The ROI Revolution Blog

Google Analytics and the Extended Sales Cycle

June 9, 2006

Some organizations have extended sales cycles spanning multiple visits to the site, with unusually large amounts of back-and-forth between the site and the user. Typically, knowing what drove a visitor to the site immediately prior to their conversion is what’s important to a marketing team, but what if we want to keep track of what initially led the visitor to the site? In these cases, the initial referrer is more valuable than what got them to the site the second, third, and final time.
It provides essential intelligence about attrition rate, customer loyalty, and ROI.

In our experience with such clients, we have encountered some very intriguing challenges while implementing Google Analytics.
One of these clients, a leading physician in his field who performs elective operations on patients who travel from all over North America to see him, receives a large amount of paid traffic from many of the major search engines.

Sounds like every other website, doesn’t it? Well, here’s the rub. The client’s sales cycle is long enough that visitors are hitting the site multiple times before their final conversion. There are a number of steps along the way where our referral information can get overwritten. Let’s take a quick look at the entire process.

Visitor X comes to the site from PPC Ad Y and browses around. She fills out a preliminary form that gives the physician’s office contact information, including her email address. She then receives an immediate confirmation email that contains a number of links to medical articles on the site. Visitor X did not notice these articles on her first foray through the site, so she clicks on a few of the links and reads up on the procedure she’s thinking of having.

Over the next few days, while waiting for the doctor’s staff to get back to her, she heads back to the site for more research. She adds the homepage to her bookmarks, this time, so she doesn’t forget the URL.

After about a week, she receives a phone call from the staff. She’s ready to go through with the procedure, she discusses payment details, and they schedule her appointment. The only thing left is for Visitor X to fill out a form on the website, providing key medical history and giving the physician permission to access medical records. The representative on the telephone tells her to expect an email with this vital next action.

She then receives the email, which instructs her to click a link to fill out the form. She does so, fills it out, and submits. She’s ready for the procedure, she’s made her payment, and this form submission is the ultimate conversion that our client has been waiting for.

Can anyone see where our vital first contact metric gets lost? There are at least four chances where Visitor X could feasibly overwrite the initial referral: PPC Ad Y:

  1. Instant confirmation email with links to medical articles on the site
  2. Direct visit to the site for research while she waits
  3. Bookmark to the site
  4. Email from staff directing her to physician permission form

By default, Google Analytics does not overwrite a visit from a UTM-tagged link with a direct visit to the site (i.e., address typed into a browser, or bookmark accessed). It will overwrite with any tagged link, any referral from another website, or any search query. So, in our example, if both PPC Ad Y and the instant confirmation email were tagged, PPC Ad Y gets overwritten, and the eventual conversion will be attributed to the instant confirmation email.

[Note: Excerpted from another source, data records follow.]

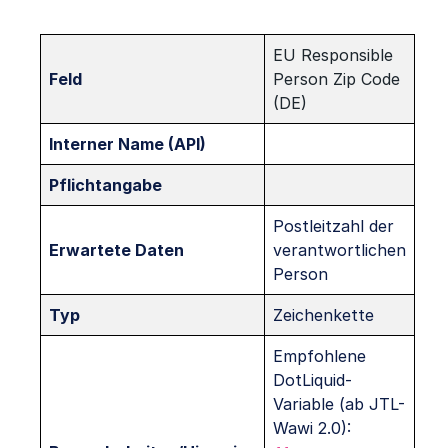
EU Responsible
Feld
Person Zip Code
(DE)
Interner Name (API)
Pflichtangabe
Postleitzahl der
Erwartete Daten
verantwortlichen
Person
Typ
Zeichenkette
Empfohlene
DotLiquid-
Variable (ab JTL-
Wawi 2.0):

So, we don’t tag the emails. Easy enough, right? The only problem here lies with the growing popularity of web-based email. It turns out that Visitor X uses Yahoo! Mail. So if we remove the UTM tags from the instant confirmation email, everyone using a client-side email client is fine, but Visitor X‘s initial referral, from the PPC ad, gets overwritten, and her conversion is now attributed to something like "".

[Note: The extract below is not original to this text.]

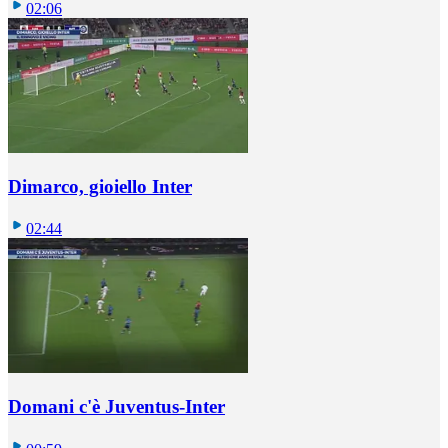
02:06
Dimarco, gioiello Inter
02:44
Domani c'è Juventus-Inter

There’s a way around all of this, though. We tag the email links, and any other referral links, with the utm_nooverride parameter. Simply tack this onto the end of your links like so:

<a href="
utm_nooverride=1">Click here!</a>

The 1 tells Google Analytics to turn on nooverride, which ensures that this referral does not overwrite any existing referral information. You can use this on email links, referrals from external sites (just ask politely if the site owners don’t mind adding the parameter), and tagged PPC destination URLs. Any links you have control over, basically.

For the majority of sites, it’s not absolutely necessary to attribute only the very first referral to the sale. Some prefer to see the latest action that a visitor made to reach their site before a conversion. With Google Analytics and the utm_nooverride function, however, you can customize this metric to your own specifications.